How to fix labeling mistakes

  1. Select data rows with confirmed mistakes: In the gallery view of your model run, use the checkboxes to select all the data rows that you have confirmed contain labeling errors.
  2. Open the selection in Catalog: In the menu at the bottom of the screen, click Open in Catalog.
  3. Tag for re-labeling:
    • With the items still selected in Catalog, go to the Metadata panel on the right.
    • Click the + icon to add a new tag.
    • Create and apply a tag named re-label or rework.
  4. Filter and send to the rework step in your project:
    • Go to your labeling project and navigate to the Data Rows tab.
    • Create a filter for Metadata, and select the re-label tag you just created.
    • Select all the filtered data rows.
    • Click the Send to Rework button. This will put the data back into the labeling queue for correction.

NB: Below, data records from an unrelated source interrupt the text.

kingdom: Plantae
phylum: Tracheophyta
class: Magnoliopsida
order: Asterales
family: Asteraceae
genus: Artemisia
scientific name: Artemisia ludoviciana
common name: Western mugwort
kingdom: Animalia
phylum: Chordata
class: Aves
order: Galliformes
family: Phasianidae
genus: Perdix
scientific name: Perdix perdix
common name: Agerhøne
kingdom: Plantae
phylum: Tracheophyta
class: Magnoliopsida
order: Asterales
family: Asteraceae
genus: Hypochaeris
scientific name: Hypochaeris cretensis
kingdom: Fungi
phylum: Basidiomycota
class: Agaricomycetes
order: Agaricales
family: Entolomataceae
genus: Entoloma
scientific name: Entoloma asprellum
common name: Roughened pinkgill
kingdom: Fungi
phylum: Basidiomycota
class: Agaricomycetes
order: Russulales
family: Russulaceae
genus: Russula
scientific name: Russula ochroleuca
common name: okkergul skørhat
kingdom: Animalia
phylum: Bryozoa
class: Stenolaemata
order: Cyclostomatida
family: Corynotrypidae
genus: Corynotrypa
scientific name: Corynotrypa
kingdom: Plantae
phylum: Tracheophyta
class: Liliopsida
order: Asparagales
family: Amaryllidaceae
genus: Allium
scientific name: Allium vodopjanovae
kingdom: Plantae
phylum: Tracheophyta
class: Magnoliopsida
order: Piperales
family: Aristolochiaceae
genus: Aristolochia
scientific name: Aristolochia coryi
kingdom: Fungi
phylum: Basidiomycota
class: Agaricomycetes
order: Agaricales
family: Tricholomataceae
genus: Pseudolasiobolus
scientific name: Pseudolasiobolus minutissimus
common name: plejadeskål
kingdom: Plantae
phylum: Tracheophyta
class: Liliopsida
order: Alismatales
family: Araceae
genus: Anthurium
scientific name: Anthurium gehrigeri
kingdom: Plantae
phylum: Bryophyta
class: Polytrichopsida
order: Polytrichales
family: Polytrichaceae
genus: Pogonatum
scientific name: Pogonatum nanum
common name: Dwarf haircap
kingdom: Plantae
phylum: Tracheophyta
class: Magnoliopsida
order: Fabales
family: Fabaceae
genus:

Prioritize high-value data to label (active learning)

Labeling data is often the most expensive and time-consuming part of any machine learning project. Active learning is a strategy that helps you maximize your return on investment by intelligently selecting which data to label next. Instead of labeling data at random, you focus your efforts on the examples that your model finds most confusing. The intuition is simple: the model learns more from data it is uncertain about than from data it can already predict with high confidence.

How to perform uncertainty sampling

  1. Generate predictions on unlabeled data: Use your currently trained model to generate predictions and confidence scores on a large pool of your unlabeled data.
  2. Upload predictions to a new model run:
    • Go to the Models tab and select your model.
    • Click + New model run.
    • Follow the instructions to upload your unlabeled data rows along with the corresponding model predictions and confidence scores in the specified format.
  3. Sort by lowest confidence:
    • Once the model run is created, open it.
    • Go to the Sort by dropdown menu at the top of the gallery.
    • Select Confidence and choose Ascending order. This will surface the data your model is most uncertain about.
  4. Select and batch the most uncertain data:
    • Select the top N data rows from the sorted list by using the checkboxes. This N is your budget for how much new data you want to label.
    • From the menu at the bottom, click + Add to batch.
    • Give the batch a descriptive name, like “Uncertainty sampling batch 1”.
  5. Assign the batch for labeling:
    • Navigate to your labeling project.
    • Find the new batch you just created, select it, and assign it to your labelers.
  6. Retrain your model: After this high-value data has been labeled, add it to your training dataset and retrain your model. This targeted approach should yield a more significant performance improvement than randomly sampling data.